Eni Angola anuncia aumento da produção nos campos petrolíferos

Pedro Peterson

Jornalista

A petrolífera italiana Eni reportou que a exploração do crude nos campos explorados aumentou para um bilião de barris, no terceiro trimestre deste ano, depois da descoberta dos campos de Agogo, no Bloco 15/06 (com 36,8 por cento), e da avaliação bem sucedida de um novo poço.

10/11/2020  Última atualização 18H10
© Fotografia por: DR
A empresa assegura que a Start-up do campo petrolífero Agogo, no Soyo, na província do Zaire, contribuiu para os resultados animadores da multinacional a nível global, assim como a adjudicação da exploração do Bloco 28 (onde a Eni detém 60 por cento) nas bacias do Namibe e Benguela em offshore.

No relatório de produção, a petrolífera assegura que, nos nove meses do ano em curso, houve um acréscimo na produção de mais de 300 milhões de barris e de novos recursos esperados para o ano em aproximadamente dois milhões de barris por dia graças aos sucessos alcançados no ano passado.
O lucro operacional ajustado, para o terceiro trimestre de 2020, aumentou fortemente em relação ao prejuízo do segundo trimestre do ano em curso.


Efeitos da pandemia

Na sua comunicação, a petrolífera italiana faz saber que o  declínio na produção, verificado no segundo trimestre, foi devido aos efeitos da pandemia da Covid-19 na economia e, sobretudo, na demanda de energia.
No terceiro trimestre, explica, a petrolífera produziu 1,7 milhões de barris diários, registando uma redução de 10 por cento em relação ao período ho mólogo (1,74 milhões de barris por dia).
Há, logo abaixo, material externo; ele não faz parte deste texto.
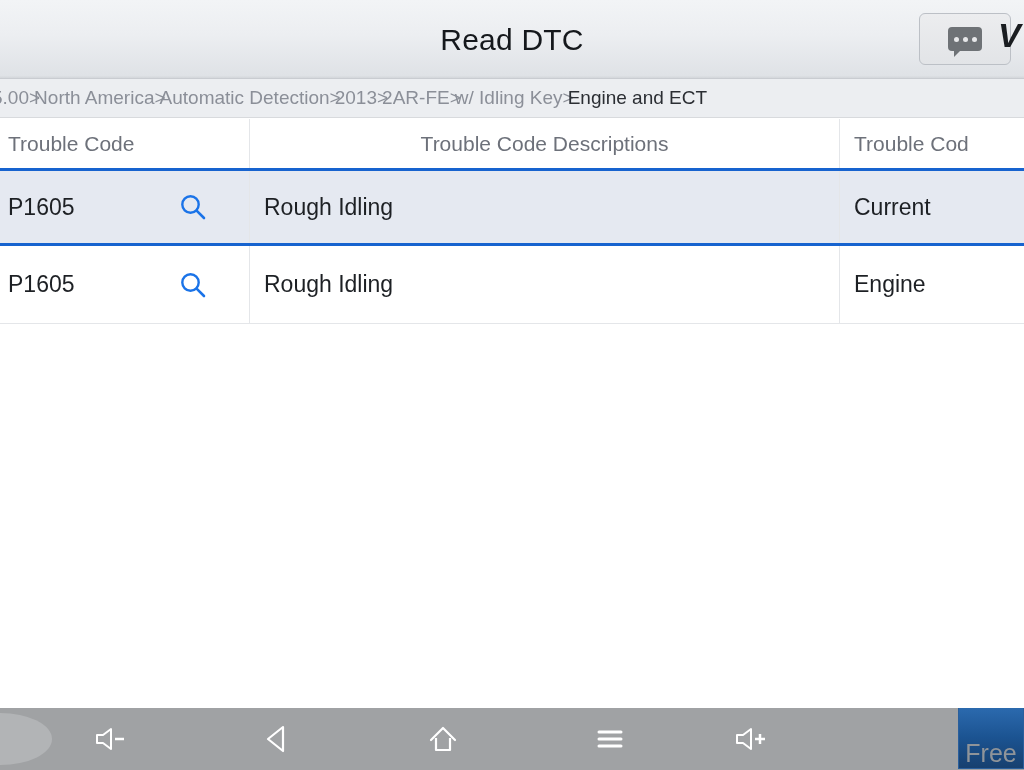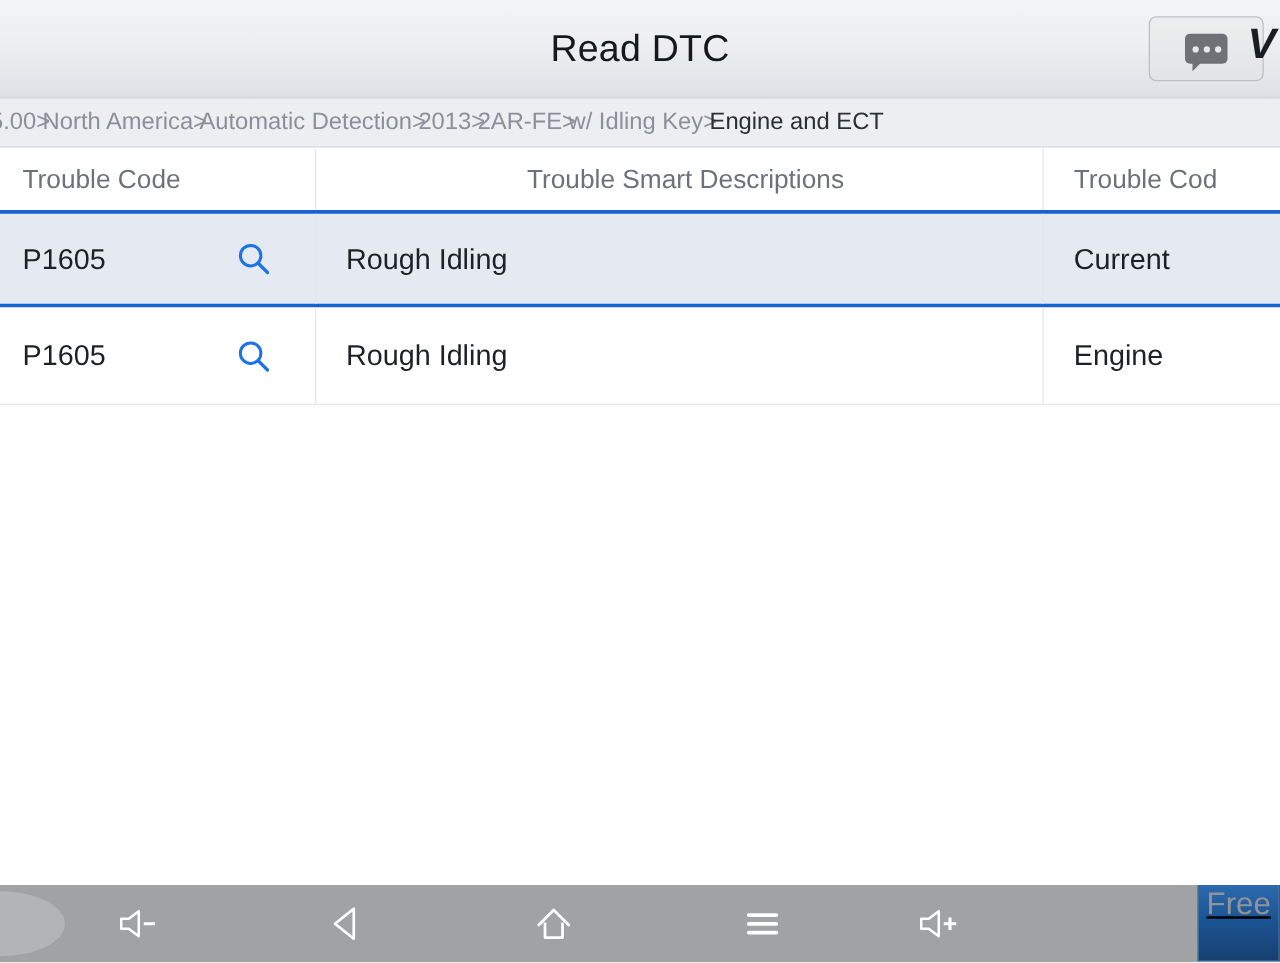"Trouble Code" .cell { margin-left: 10px -> none }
Em Janeiro último, a ENI obteve uma nova licença de exploração e produção na bacia inexplorada do Namibe, no offshore, atribuindo o Bloco 28 à empresa como operadora com 60 por cento de participação. O Bloco 28 está localizado numa área de exploração fronteiriça com uma profundidade que varia entre 1.000 e 2.500 metros.

A Eni também detém uma participação de 13,6 por cento no Angola LNG, que opera uma planta de gás natural liquefeito, localizada no Soyo, província do Zaire.
A planta possui uma capacidade de tratamento de aproximadamente 350 biliões de pés cúbicos por ano de gás de alimentação e uma capacidade de liquefacção de 5,2 milhões de toneladas por ano de GNL.